100k followers is great if they truly are organic! with 100k followers she should have no problem getting heads turned towards her site/products. If she has a style that her followers are inline with then she should shift her focus on testing out some mockups of designs. See what the responses are from her following. When she's ready to jump, she'll need to lock down a domain. Shopify is one of the best overall CMS systems for ecommerce. People would argue that Woocommerce is the way to go, but I do like that shopify is hosted by their developers and it's not as clunky as most other CMS's. One word... Seamless! I use to run my site on Joomla. 

She may also want to consider Etsy and Pinterests to build an audience and customer base. There are lots of directions to go with it.


----------



## csavadia (May 25, 2017)

Rookie Rise said:


> 100k followers is great if they truly are organic! with 100k followers she should have no problem getting heads turned towards her site/products. If she has a style that her followers are inline with then she should shift her focus on testing out some mockups of designs. See what the responses are from her following. When she's ready to jump, she'll need to lock down a domain. Shopify is one of the best overall CMS systems for ecommerce. People would argue that Woocommerce is the way to go, but I do like that shopify is hosted by their developers and it's not as clunky as most other CMS's. One word... Seamless! I use to run my site on Joomla.
> 
> She may also want to consider Etsy and Pinterests to build an audience and customer base. There are lots of directions to go with it.


Thank you for the advise. All her followers organic however the age group is between 15-23 and a majority from South America whilst we reside in Australia.

Sent from my SM-G920F using Tapatalk


----------



## decipherdev (Aug 13, 2017)

Words of wisdom, i like it!
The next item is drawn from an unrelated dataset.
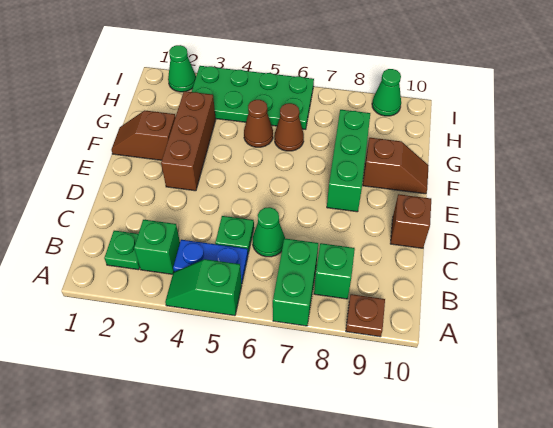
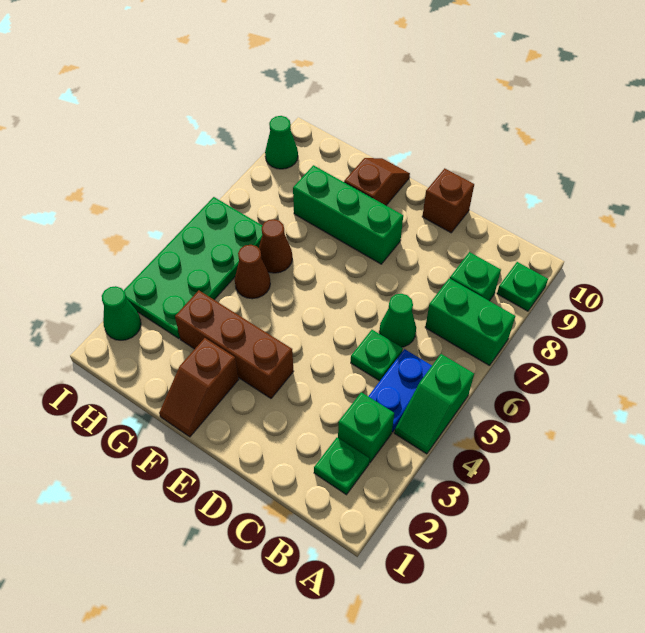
brown 1x1 plate [346,294,385,337] -> green 1x1 plate [497,262,548,311]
Most average joes simply do not understand the work that goes into these things.


----------



## mzyella37 (Aug 27, 2017)

agreed. i'm in the same boat and looking for some advice regarding your same question.


----------



## sidwilkins (Sep 19, 2017)

In order to market a shirt, the first you need is the proper design of that same product. A good design is a must while trying to sell a shirt. Marketing comes after that. Let me put all this into a hierarchy: 
1. Good Fabric
2. Better Design
3. Marketing


----------